══ RECORD LIST ══
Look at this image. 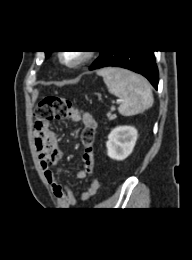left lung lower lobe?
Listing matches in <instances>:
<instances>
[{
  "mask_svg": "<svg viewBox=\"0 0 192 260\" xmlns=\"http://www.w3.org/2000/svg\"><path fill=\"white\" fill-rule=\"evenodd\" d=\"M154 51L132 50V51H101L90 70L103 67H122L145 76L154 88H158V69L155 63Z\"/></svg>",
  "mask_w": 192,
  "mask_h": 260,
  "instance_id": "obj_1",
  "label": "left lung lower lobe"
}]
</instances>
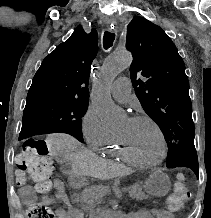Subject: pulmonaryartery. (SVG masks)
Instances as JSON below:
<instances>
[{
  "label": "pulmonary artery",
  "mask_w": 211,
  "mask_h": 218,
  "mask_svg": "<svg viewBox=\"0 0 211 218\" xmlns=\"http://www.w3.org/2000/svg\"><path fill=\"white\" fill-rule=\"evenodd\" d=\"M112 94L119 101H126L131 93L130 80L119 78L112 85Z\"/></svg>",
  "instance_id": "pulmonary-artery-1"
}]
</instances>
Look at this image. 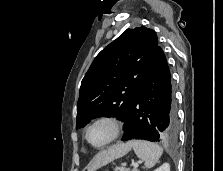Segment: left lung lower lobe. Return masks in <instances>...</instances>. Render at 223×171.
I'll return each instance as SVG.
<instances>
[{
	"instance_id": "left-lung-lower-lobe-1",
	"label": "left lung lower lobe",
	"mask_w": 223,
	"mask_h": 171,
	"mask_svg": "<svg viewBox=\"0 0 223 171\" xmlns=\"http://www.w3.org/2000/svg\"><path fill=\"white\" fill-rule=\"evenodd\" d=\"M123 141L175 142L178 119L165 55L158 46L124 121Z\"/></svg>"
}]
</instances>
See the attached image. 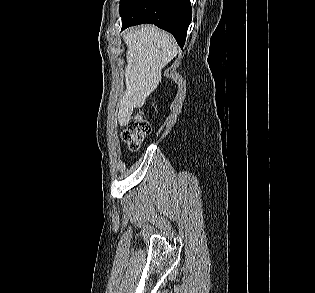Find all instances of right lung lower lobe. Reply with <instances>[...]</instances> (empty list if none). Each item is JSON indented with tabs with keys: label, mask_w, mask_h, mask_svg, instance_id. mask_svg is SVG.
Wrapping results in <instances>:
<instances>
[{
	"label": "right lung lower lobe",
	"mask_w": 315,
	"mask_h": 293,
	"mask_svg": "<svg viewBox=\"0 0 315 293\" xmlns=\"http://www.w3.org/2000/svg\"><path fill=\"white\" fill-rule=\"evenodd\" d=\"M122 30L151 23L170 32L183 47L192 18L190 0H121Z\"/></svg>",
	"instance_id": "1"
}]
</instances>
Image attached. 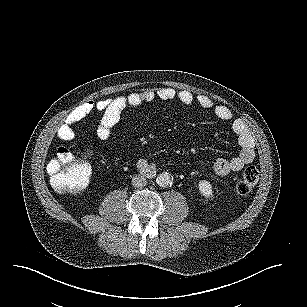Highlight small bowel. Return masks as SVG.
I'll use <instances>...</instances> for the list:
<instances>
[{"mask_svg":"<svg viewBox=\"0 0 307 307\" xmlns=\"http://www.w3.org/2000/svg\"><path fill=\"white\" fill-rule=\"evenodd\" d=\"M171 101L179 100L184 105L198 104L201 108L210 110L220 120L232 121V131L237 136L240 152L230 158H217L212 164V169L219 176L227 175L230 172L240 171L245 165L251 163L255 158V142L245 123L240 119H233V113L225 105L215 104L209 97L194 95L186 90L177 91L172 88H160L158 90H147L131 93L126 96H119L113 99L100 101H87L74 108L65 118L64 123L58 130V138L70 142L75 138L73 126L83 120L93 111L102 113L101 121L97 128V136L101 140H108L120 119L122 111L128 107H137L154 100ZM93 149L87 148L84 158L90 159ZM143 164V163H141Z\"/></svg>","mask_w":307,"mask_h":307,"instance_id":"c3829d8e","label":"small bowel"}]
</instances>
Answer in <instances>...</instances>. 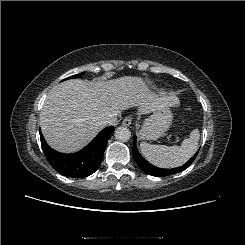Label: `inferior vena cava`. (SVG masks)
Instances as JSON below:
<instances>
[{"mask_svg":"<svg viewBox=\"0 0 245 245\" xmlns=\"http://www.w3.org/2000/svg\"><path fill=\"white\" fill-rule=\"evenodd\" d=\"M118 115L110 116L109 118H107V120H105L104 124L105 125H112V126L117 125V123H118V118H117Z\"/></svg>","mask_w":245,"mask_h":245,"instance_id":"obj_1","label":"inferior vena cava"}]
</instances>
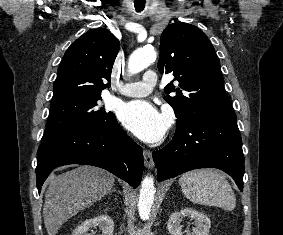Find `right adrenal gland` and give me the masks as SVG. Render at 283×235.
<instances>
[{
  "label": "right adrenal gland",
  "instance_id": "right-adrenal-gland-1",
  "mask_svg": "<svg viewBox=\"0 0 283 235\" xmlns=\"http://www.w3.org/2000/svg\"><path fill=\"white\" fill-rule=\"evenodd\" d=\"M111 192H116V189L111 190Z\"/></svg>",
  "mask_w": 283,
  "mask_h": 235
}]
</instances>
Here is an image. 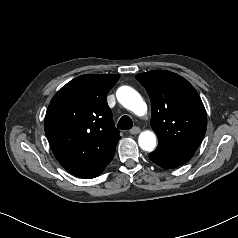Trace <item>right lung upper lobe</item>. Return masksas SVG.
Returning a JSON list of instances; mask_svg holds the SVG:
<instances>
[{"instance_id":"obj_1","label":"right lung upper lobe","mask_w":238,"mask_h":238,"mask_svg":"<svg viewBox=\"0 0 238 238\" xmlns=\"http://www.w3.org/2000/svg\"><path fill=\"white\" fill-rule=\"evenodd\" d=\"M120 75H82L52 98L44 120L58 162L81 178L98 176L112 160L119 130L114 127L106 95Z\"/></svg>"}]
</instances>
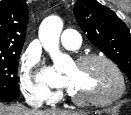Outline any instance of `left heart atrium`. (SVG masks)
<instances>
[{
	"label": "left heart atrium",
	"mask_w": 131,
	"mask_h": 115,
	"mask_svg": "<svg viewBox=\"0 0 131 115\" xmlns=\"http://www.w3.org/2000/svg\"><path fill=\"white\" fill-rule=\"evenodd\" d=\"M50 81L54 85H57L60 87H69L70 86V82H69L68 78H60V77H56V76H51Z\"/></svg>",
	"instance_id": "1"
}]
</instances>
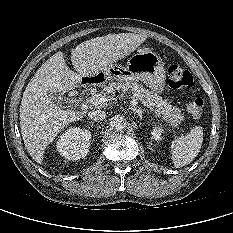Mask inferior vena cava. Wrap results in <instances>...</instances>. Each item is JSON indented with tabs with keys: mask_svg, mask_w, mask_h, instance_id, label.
═══
Rewrite the part of the records that opens with the line containing "Outline any instance" and closes with the end of the records, changing "inferior vena cava" to "portal vein" and keeping everything else the same. Leave the pictures out of your answer.

Outline any instance of `left heart atrium`. (SVG masks)
<instances>
[{
	"label": "left heart atrium",
	"mask_w": 131,
	"mask_h": 115,
	"mask_svg": "<svg viewBox=\"0 0 131 115\" xmlns=\"http://www.w3.org/2000/svg\"><path fill=\"white\" fill-rule=\"evenodd\" d=\"M50 81L54 85H57L60 87H69L70 86V82H69L68 78H60V77H56V76H51Z\"/></svg>",
	"instance_id": "1"
}]
</instances>
Mask portal vein. Wrap results in <instances>...</instances>. Each item is JSON indented with tabs with keys: mask_svg, mask_w, mask_h, instance_id, label.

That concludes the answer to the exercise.